Components in a muscle unit:
* Skeletal muscle is one of the three major muscle types.
* It is a form of striated muscle tissue is in voluntary control of somatic nervous system.
* Most muscle units are attached to bones by bundles of collagen fibres known as tendons.
* skeletal muscle made up of fasciles of cells joined together known as muscle fibres.
* The fibres and muscles are surrounded by connective tissue layers called fasciae.
* Muscle fibres are formed from the fusion of developmental myoblasts know as biogenesis.
* Muscle fibres composed of myofibrils which contains actin and myosin filaments which are repeated in muscle units called sarcomas.
* Sarcomere is the basic functional unit of muscle fibre.
* In skeletal muscle enclosing each muscle is a layer of connective tissue known as epimysium and enclosing each fascile is a layer called perimysium and enclosing each muscle fibre is a layer of connective tissue called the endomysium.
Muscle units recruited during a contraction:
* Muscle unit or motor unit recruitment refers to the activation of additional motor units to accomplish an increase in contractile strength in a muscle.
* Motor units generally recruited inorder of smallest to largest (i.e. smallest motor units to largest motor neurons and thus slow to fast twitch) as contraction increases.
* when a motor or muscle unit is activated all of its fibres contract.
* The force of muscle contraction is controlled by the number of activated motor units.
* Force of muscular contraction: the number of muscles, the size or length of the muscles involved the frequency or strength of stimulus and the degree of muscle stretch.
* The smaller units are recruited first, the size principle states that as more forced is needed, motor units are recruited in a precise order according to the magnitude of their force output, while small units recruited first.
* The CNS can increase the strength of muscle contraction by as follows: Incresing the number of active motor units ( spatial recruitment), increasing the firing rate( firing frequency) at which individual motor units fire to optimize the summated tension generated ( temporal recruitment).
* Tetanus is the fusion of contractions to produce a continuous contraction.
* Increasing the number of motor neurons involved increses the amount of motor units activated in a muscle which is called recruitment.
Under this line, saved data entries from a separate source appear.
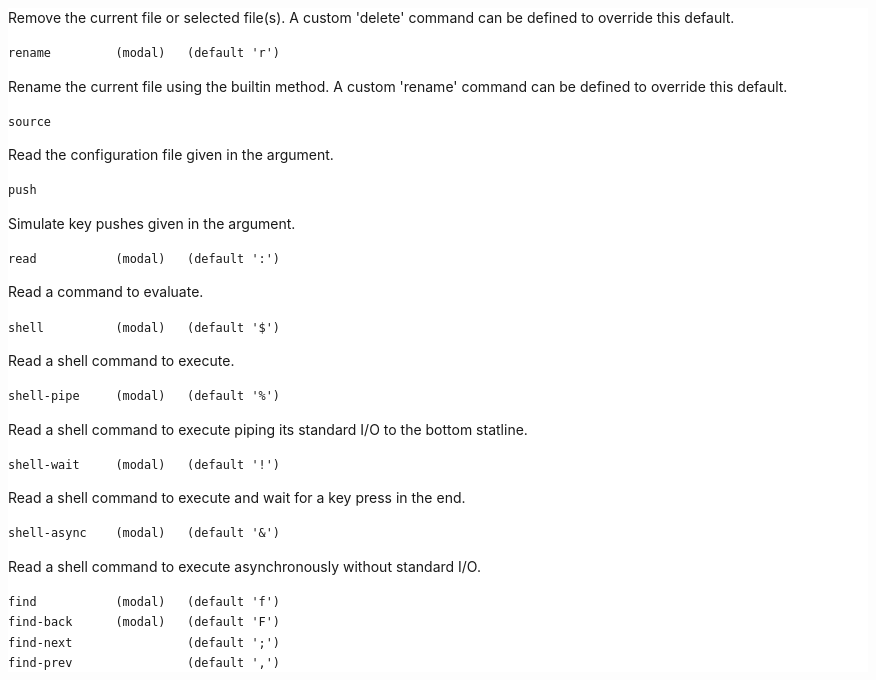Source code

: Remove the current file or selected file(s). A custom 'delete' command can be defined to override this default.

```
rename         (modal)   (default 'r')

```

Rename the current file using the builtin method. A custom 'rename' command can be defined to override this default.

```
source

```

Read the configuration file given in the argument.

```
push

```

Simulate key pushes given in the argument.

```
read           (modal)   (default ':')

```

Read a command to evaluate.

```
shell          (modal)   (default '$')

```

Read a shell command to execute.

```
shell-pipe     (modal)   (default '%')

```

Read a shell command to execute piping its standard I/O to the bottom statline.

```
shell-wait     (modal)   (default '!')

```

Read a shell command to execute and wait for a key press in the end.

```
shell-async    (modal)   (default '&')

```

Read a shell command to execute asynchronously without standard I/O.

```
find           (modal)   (default 'f')
find-back      (modal)   (default 'F')
find-next                (default ';')
find-prev                (default ',')

```
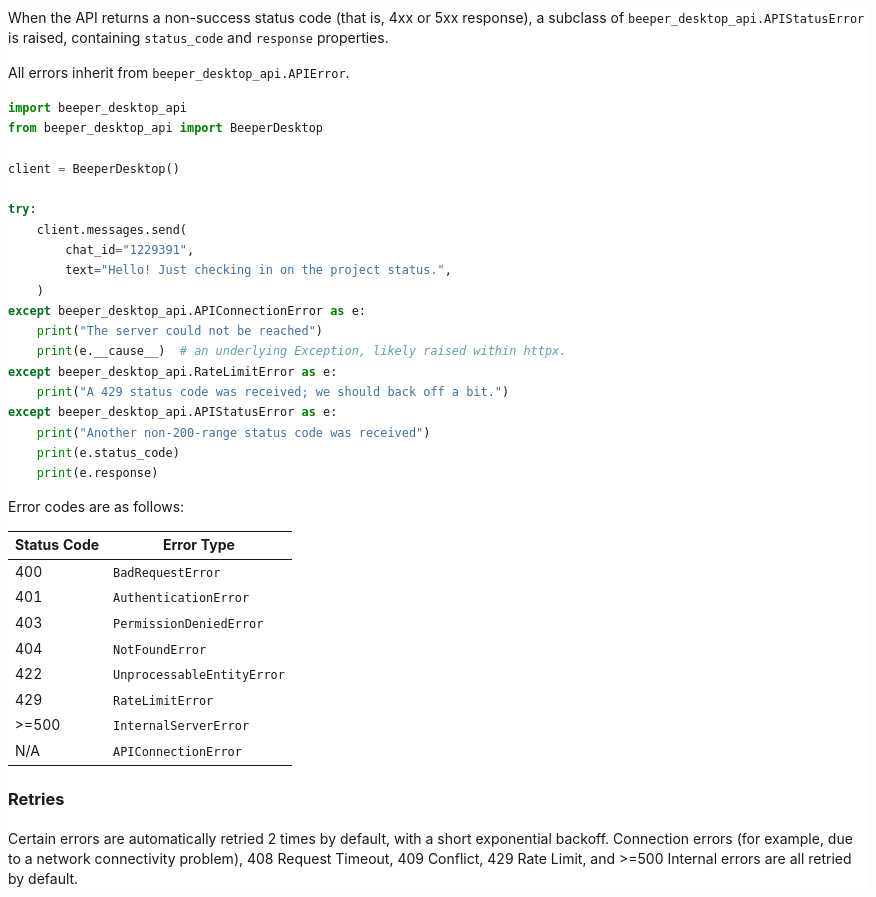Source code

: When the API returns a non-success status code (that is, 4xx or 5xx
response), a subclass of `beeper_desktop_api.APIStatusError` is raised, containing `status_code` and `response` properties.

All errors inherit from `beeper_desktop_api.APIError`.

```python
import beeper_desktop_api
from beeper_desktop_api import BeeperDesktop

client = BeeperDesktop()

try:
    client.messages.send(
        chat_id="1229391",
        text="Hello! Just checking in on the project status.",
    )
except beeper_desktop_api.APIConnectionError as e:
    print("The server could not be reached")
    print(e.__cause__)  # an underlying Exception, likely raised within httpx.
except beeper_desktop_api.RateLimitError as e:
    print("A 429 status code was received; we should back off a bit.")
except beeper_desktop_api.APIStatusError as e:
    print("Another non-200-range status code was received")
    print(e.status_code)
    print(e.response)
```

Error codes are as follows:

| Status Code | Error Type                 |
| ----------- | -------------------------- |
| 400         | `BadRequestError`          |
| 401         | `AuthenticationError`      |
| 403         | `PermissionDeniedError`    |
| 404         | `NotFoundError`            |
| 422         | `UnprocessableEntityError` |
| 429         | `RateLimitError`           |
| >=500       | `InternalServerError`      |
| N/A         | `APIConnectionError`       |

### Retries

Certain errors are automatically retried 2 times by default, with a short exponential backoff.
Connection errors (for example, due to a network connectivity problem), 408 Request Timeout, 409 Conflict,
429 Rate Limit, and >=500 Internal errors are all retried by default.
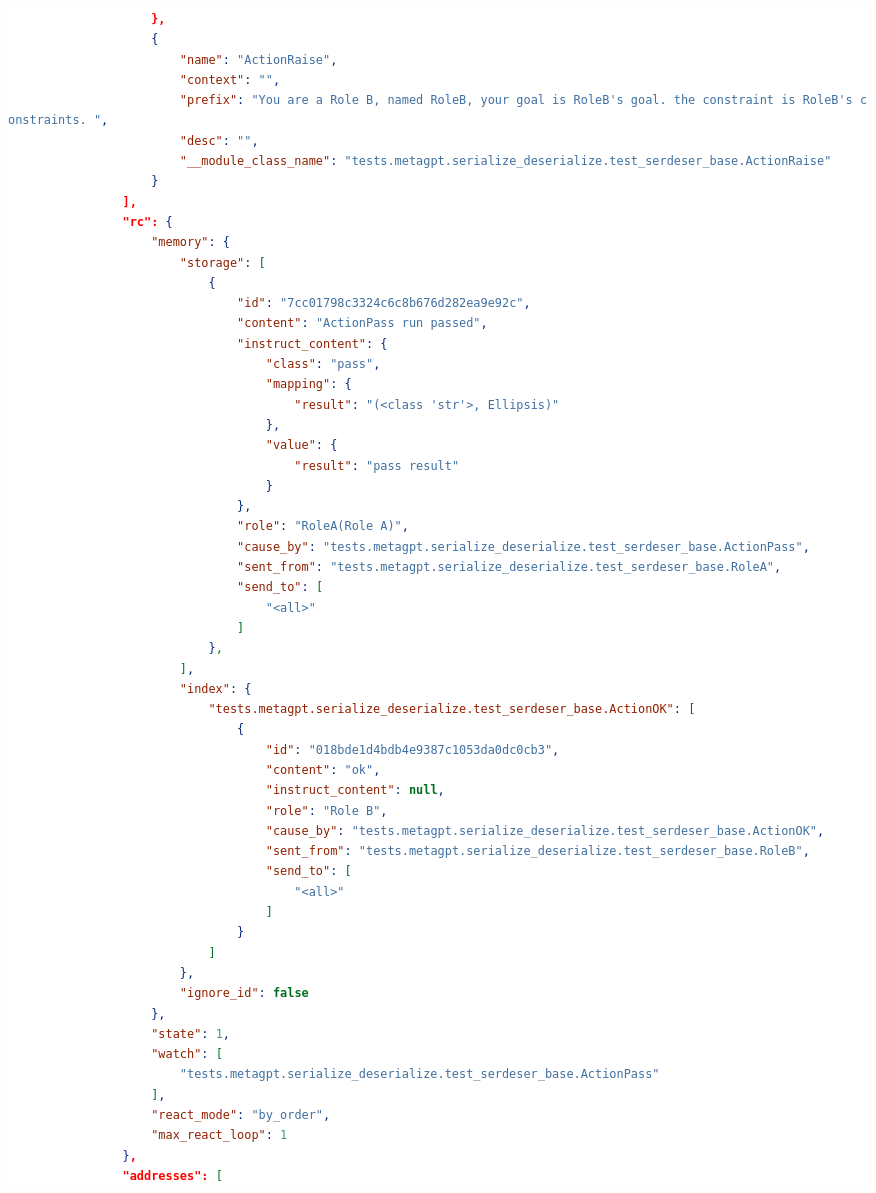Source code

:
 ```json
                    },
                    {
                        "name": "ActionRaise",
                        "context": "",
                        "prefix": "You are a Role B, named RoleB, your goal is RoleB's goal. the constraint is RoleB's constraints. ",
                        "desc": "",
                        "__module_class_name": "tests.metagpt.serialize_deserialize.test_serdeser_base.ActionRaise"
                    }
                ],
                "rc": {
                    "memory": {
                        "storage": [
                            {
                                "id": "7cc01798c3324c6c8b676d282ea9e92c",
                                "content": "ActionPass run passed",
                                "instruct_content": {
                                    "class": "pass",
                                    "mapping": {
                                        "result": "(<class 'str'>, Ellipsis)"
                                    },
                                    "value": {
                                        "result": "pass result"
                                    }
                                },
                                "role": "RoleA(Role A)",
                                "cause_by": "tests.metagpt.serialize_deserialize.test_serdeser_base.ActionPass",
                                "sent_from": "tests.metagpt.serialize_deserialize.test_serdeser_base.RoleA",
                                "send_to": [
                                    "<all>"
                                ]
                            },
                        ],
                        "index": {
                            "tests.metagpt.serialize_deserialize.test_serdeser_base.ActionOK": [
                                {
                                    "id": "018bde1d4bdb4e9387c1053da0dc0cb3",
                                    "content": "ok",
                                    "instruct_content": null,
                                    "role": "Role B",
                                    "cause_by": "tests.metagpt.serialize_deserialize.test_serdeser_base.ActionOK",
                                    "sent_from": "tests.metagpt.serialize_deserialize.test_serdeser_base.RoleB",
                                    "send_to": [
                                        "<all>"
                                    ]
                                }
                            ]
                        },
                        "ignore_id": false
                    },
                    "state": 1,
                    "watch": [
                        "tests.metagpt.serialize_deserialize.test_serdeser_base.ActionPass"
                    ],
                    "react_mode": "by_order",
                    "max_react_loop": 1
                },
                "addresses": [
```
Muscle tension and fatigue are generated in skeletal muscle:
* Intense use of muscles leads to decline in performance known as muscle fatigue.
* Many muscle properties change during fatigue including the action potential, extracellular and intracellular ions and many intracellular metabolites.
* There are two main causes of muscle fatigue
(i) The limitations of a nerve's ability to generate a sustained signal which is neural fatigue.
(ii) Reduced ability of the muscle fibre to contract which is metabolic fatigue.
* The ideal length of a sarcomere to produce maximal tension occurs at 80% to 120% of its resting length, with 100% being the state where the medical edges of the thin filaments are just at the most medial myosin heads of the thick filaments.
* Muscle fatigue can be associated with a state of exhaustion i.e. strenuous activity or exercise.
* During muscle fatigue the force behind muscle movements decrease and feel weaker.
* This is how muscle tension and muscle fatigue are generated in skeletal muscle.